▸ Data extracts:
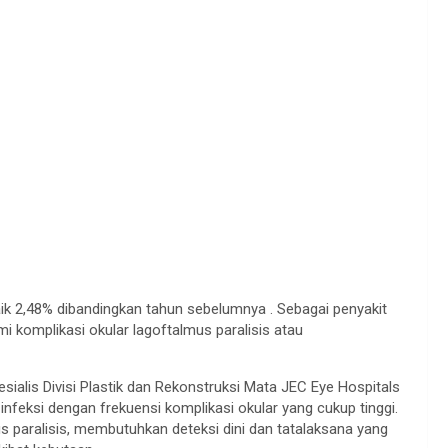
k 2,48% dibandingkan tahun sebelumnya . Sebagai penyakit
i komplikasi okular lagoftalmus paralisis atau
esialis Divisi Plastik dan Rekonstruksi Mata JEC Eye Hospitals
infeksi dengan frekuensi komplikasi okular yang cukup tinggi.
 paralisis, membutuhkan deteksi dini dan tatalaksana yang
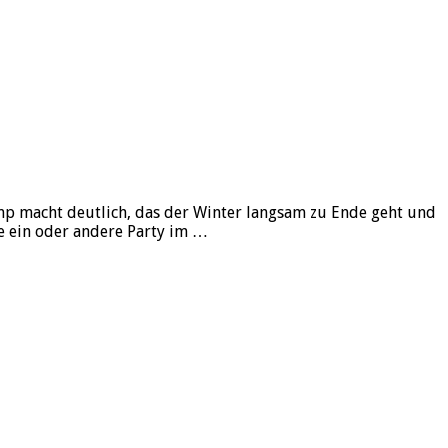
Jump macht deutlich, das der Winter langsam zu Ende geht und
e ein oder andere Party im …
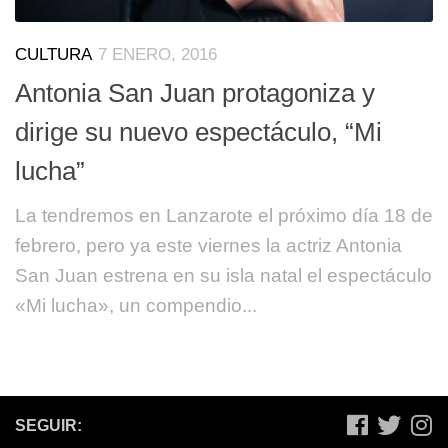
CULTURA
7 ENERO, 2016
Antonia San Juan protagoniza y
dirige su nuevo espectáculo, “Mi
lucha”
La tendremos en Lanzarote el próximo día 18 de
febrero, pero ya este viernes la actriz Antonia
San Juan estrena en su isla natal el espectáculo
«Mi lucha», un compendio...
SEGUIR:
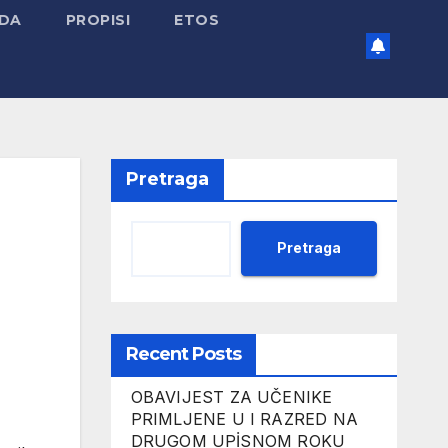
ADA
PROPISI
ETOS
Pretraga
Pretraga
Recent Posts
OBAVIJEST ZA UČENIKE
PRIMLJENE U I RAZRED NA
DRUGOM UPİSNOM ROKU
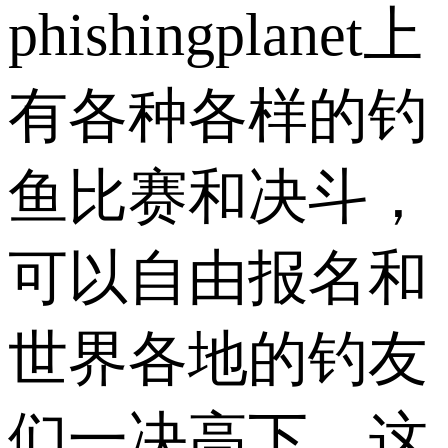
phishingplanet上
有各种各样的钓
鱼比赛和决斗，
可以自由报名和
世界各地的钓友
们一决高下，这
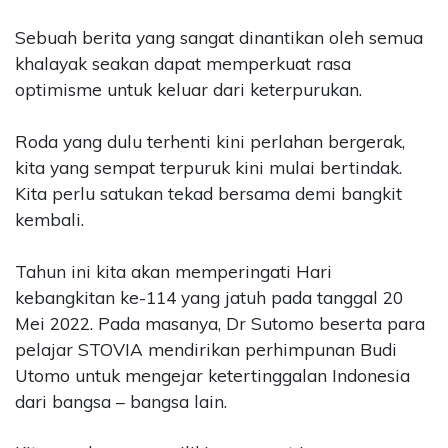
Sebuah berita yang sangat dinantikan oleh semua
khalayak seakan dapat memperkuat rasa
optimisme untuk keluar dari keterpurukan.
Roda yang dulu terhenti kini perlahan bergerak,
kita yang sempat terpuruk kini mulai bertindak.
Kita perlu satukan tekad bersama demi bangkit
kembali.
Tahun ini kita akan memperingati Hari
kebangkitan ke-114 yang jatuh pada tanggal 20
Mei 2022. Pada masanya, Dr Sutomo beserta para
pelajar STOVIA mendirikan perhimpunan Budi
Utomo untuk mengejar ketertinggalan Indonesia
dari bangsa – bangsa lain.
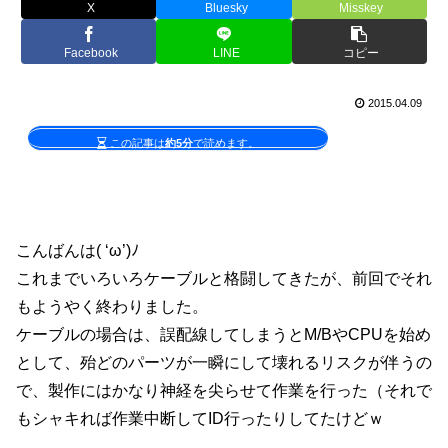
X
Bluesky
Misskey
Facebook
LINE
コピー
2015.04.09
この記事は
約5分
で読めます。
こんばんは( ‘ω’)ﾉ
これまでいろいろケーブルと格闘してきたが、前回でそれ
もようやく終わりました。
ケーブルの場合は、誤配線してしまうとM/BやCPUを始め
として、殆どのパーツが一瞬にして壊れるリスクが伴うの
で、製作にはかなり神経を尖らせて作業を行った（それで
もシャキれば作業中断してID行ったりしてたけどｗ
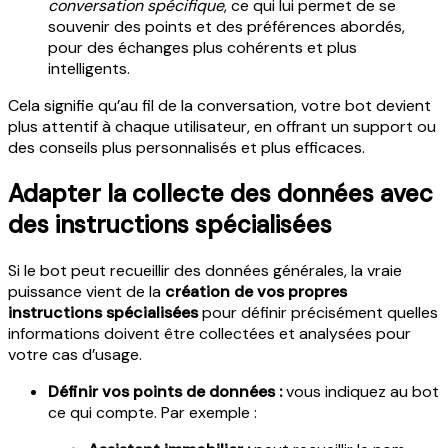
conversation spécifique
, ce qui lui permet de se
souvenir des points et des préférences abordés,
pour des échanges plus cohérents et plus
intelligents.
Cela signifie qu’au fil de la conversation, votre bot devient
plus attentif à chaque utilisateur, en offrant un support ou
des conseils plus personnalisés et plus efficaces.
Adapter la collecte des données avec
des instructions spécialisées
Si le bot peut recueillir des données générales, la vraie
puissance vient de la
création de vos propres
instructions spécialisées
pour définir précisément quelles
informations doivent être collectées et analysées pour
votre cas d’usage.
Définir vos points de données :
vous indiquez au bot
ce qui compte. Par exemple :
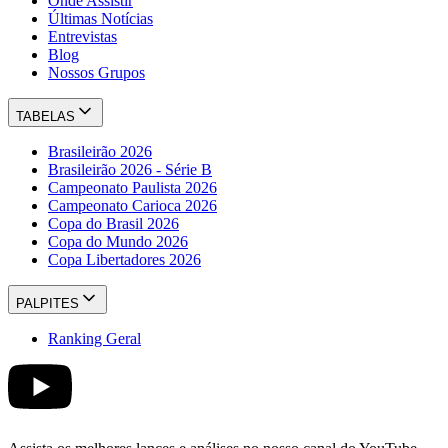
Onde Assistir
Últimas Notícias
Entrevistas
Blog
Nossos Grupos
TABELAS
Brasileirão 2026
Brasileirão 2026 - Série B
Campeonato Paulista 2026
Campeonato Carioca 2026
Copa do Brasil 2026
Copa do Mundo 2026
Copa Libertadores 2026
PALPITES
Ranking Geral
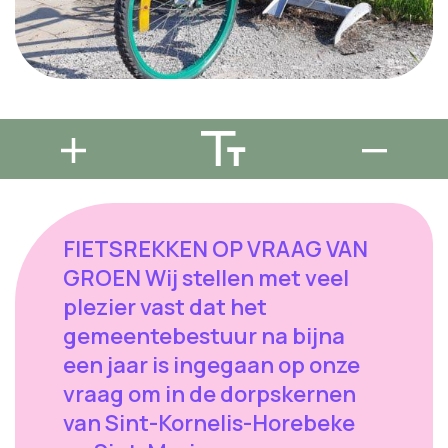
FIETSREKKEN OP VRAAG VAN
GROEN Wij stellen met veel
plezier vast dat het
gemeentebestuur na bijna
een jaar is ingegaan op onze
vraag om in de dorpskernen
van Sint-Kornelis-Horebeke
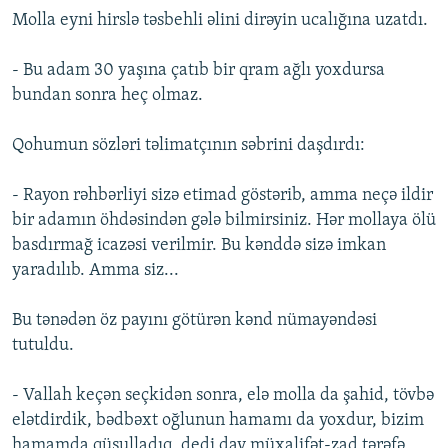
Molla eyni hirslə təsbehli əlini dirəyin ucalığına uzatdı.
- Bu adam 30 yaşına çatıb bir qram ağlı yoxdursa
bundan sonra heç olmaz.
Qohumun sözləri təlimatçının səbrini daşdırdı:
- Rayon rəhbərliyi sizə etimad göstərib, amma neçə ildir
bir adamın öhdəsindən gələ bilmirsiniz. Hər mollaya ölü
basdırmağ icazəsi verilmir. Bu kənddə sizə imkan
yaradılıb. Amma siz...
Bu tənədən öz payını götürən kənd nümayəndəsi
tutuldu.
- Vallah keçən seçkidən sonra, elə molla da şahid, tövbə
elətdirdik, bədbəxt oğlunun hamamı da yoxdur, bizim
hamamda qüsulladıq, dedi day müxalifət-zad tərəfə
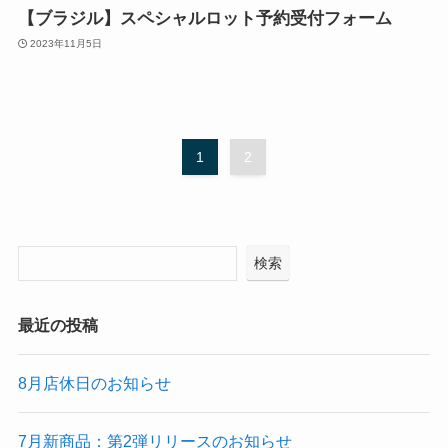
【ブラジル】スペシャルロット予約受付フォーム
2023年11月5日
1
2
検索
最近の投稿
8月店休日のお知らせ
7月新商品：第2弾リリースのお知らせ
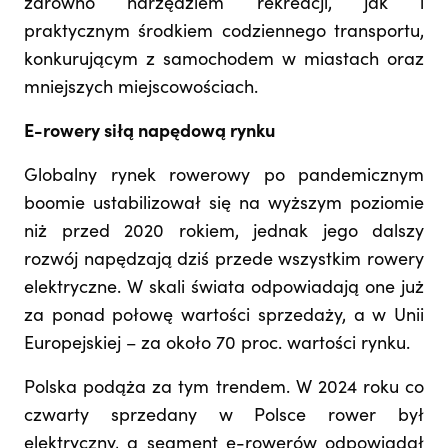
zarówno narzędziem rekreacji, jak i
praktycznym środkiem codziennego transportu,
konkurującym z samochodem w miastach oraz
mniejszych miejscowościach.
E-rowery siłą napędową rynku
Globalny rynek rowerowy po pandemicznym
boomie ustabilizował się na wyższym poziomie
niż przed 2020 rokiem, jednak jego dalszy
rozwój napędzają dziś przede wszystkim rowery
elektryczne. W skali świata odpowiadają one już
za ponad połowę wartości sprzedaży, a w Unii
Europejskiej – za około 70 proc. wartości rynku.
Polska podąża za tym trendem. W 2024 roku co
czwarty sprzedany w Polsce rower był
elektryczny, a segment e-rowerów odpowiadał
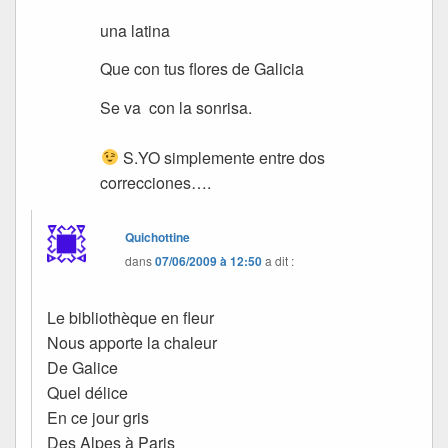
una latina
Que con tus flores de Galicia
Se va con la sonrisa.
S.YO simplemente entre dos
correcciones….
Quichottine
dans
07/06/2009 à 12:50
a dit :
Le bibliothèque en fleur
Nous apporte la chaleur
De Galice
Quel délice
En ce jour gris
Des Alpes à Paris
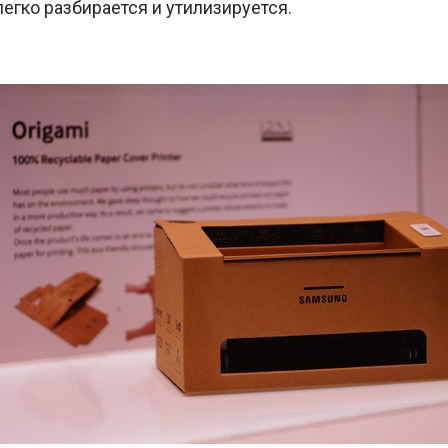
егко разбирается и утилизируется.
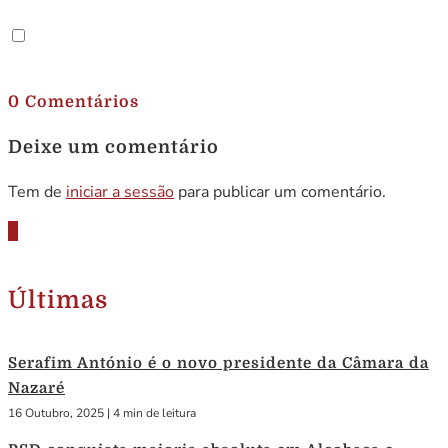
.
0 Comentários
Deixe um comentário
Tem de
iniciar a sessão
para publicar um comentário.
Últimas
Serafim António é o novo presidente da Câmara da
Nazaré
16 Outubro, 2025
|
4 min de leitura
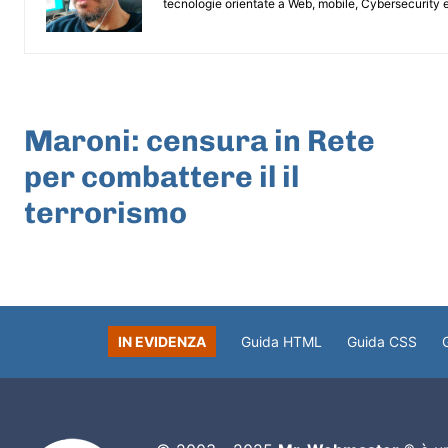
tecnologie orientate a Web, mobile, Cybersecurity e
ARTICOLO PRECEDENTE
Maroni: censura in Rete
per combattere il il
terrorismo
IN EVIDENZA
Guida HTML
Guida CSS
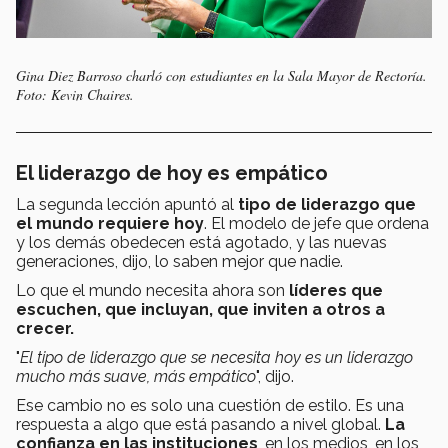
Gina Diez Barroso charló con estudiantes en la Sala Mayor de Rectoría.
Foto: Kevin Chaires.
El liderazgo de hoy es empático
La segunda lección apuntó al
tipo de liderazgo que
el mundo requiere hoy
. El modelo de jefe que ordena
y los demás obedecen está agotado, y las nuevas
generaciones, dijo, lo saben mejor que nadie.
Lo que el mundo necesita ahora son
líderes que
escuchen, que incluyan, que inviten a otros a
crecer.
"
El tipo de liderazgo que se necesita hoy es un liderazgo
mucho más suave, más empático
", dijo.
Ese cambio no es solo una cuestión de estilo. Es una
respuesta a algo que está pasando a nivel global.
La
confianza en las instituciones
, en los medios, en los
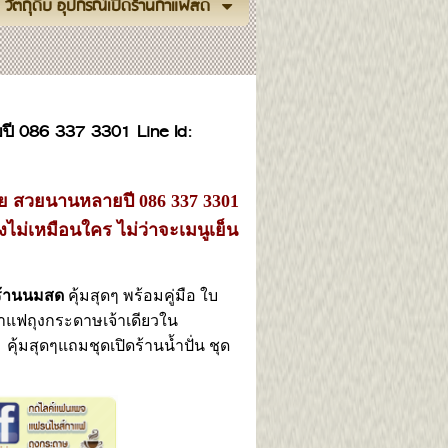
วัตถุดิบ อุปกรณ์เปิดร้านกาแฟสด
ปี 086 337 3301 Line Id:
่าย สวยนานหลายปี 086 337 3301
งไม่เหมือนใคร
ไม่ว่าจะเมนูเย็น
ง ร้านนมสด
คุ้มสุดๆ
พร้อมคู่มือ ใบ
แฟถุงกระดาษเจ้าเดียวใน
ุ้มสุดๆแถมชุดเปิดร้านน้ำปั่น ชุด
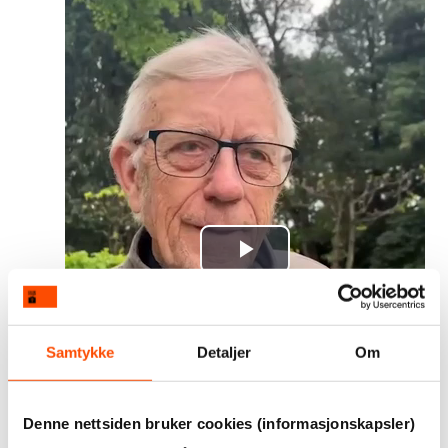
Play
Video
Samtykke
Detaljer
Om
Denne nettsiden bruker cookies (informasjonskapsler)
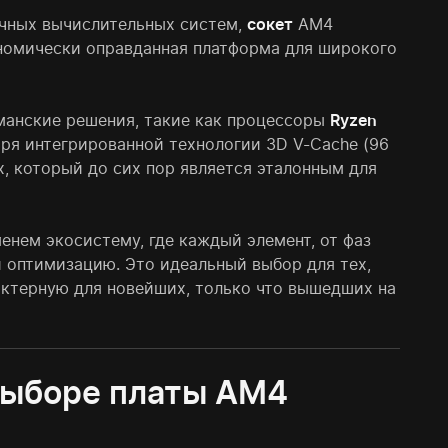
ичных вычислительных систем,
сокет
AM4
номически оправданная платформа для широкого
гманские решения, такие как процессоры
Ryzen
аря интегрированной технологии 3D V-Cache (96
х, который до сих пор является эталонным для
енем экосистему, где каждый элемент, от фаз
 оптимизацию. Это идеальный выбор для тех,
актерную для новейших, только что вышедших на
выборе платы AM4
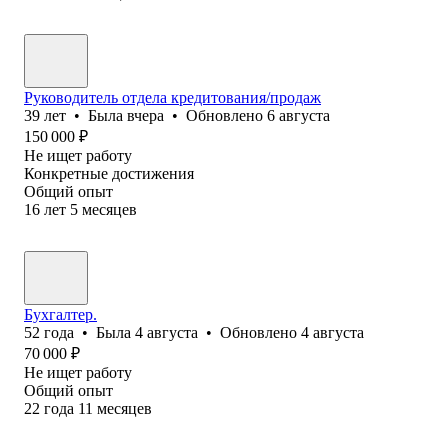
Руководитель отдела кредитования/продаж
39
лет
•
Была
вчера
•
Обновлено
6 августа
150 000
₽
Не ищет работу
Конкретные достижения
Общий опыт
16
лет
5
месяцев
Бухгалтер.
52
года
•
Была
4 августа
•
Обновлено
4 августа
70 000
₽
Не ищет работу
Общий опыт
22
года
11
месяцев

▸ What the exercise asks: Scan the data above and copy every line with "está" in it.

▸ Reply to the task:
y los demás obedecen está agotado, y las nuevas
respuesta a algo que está pasando a nivel global.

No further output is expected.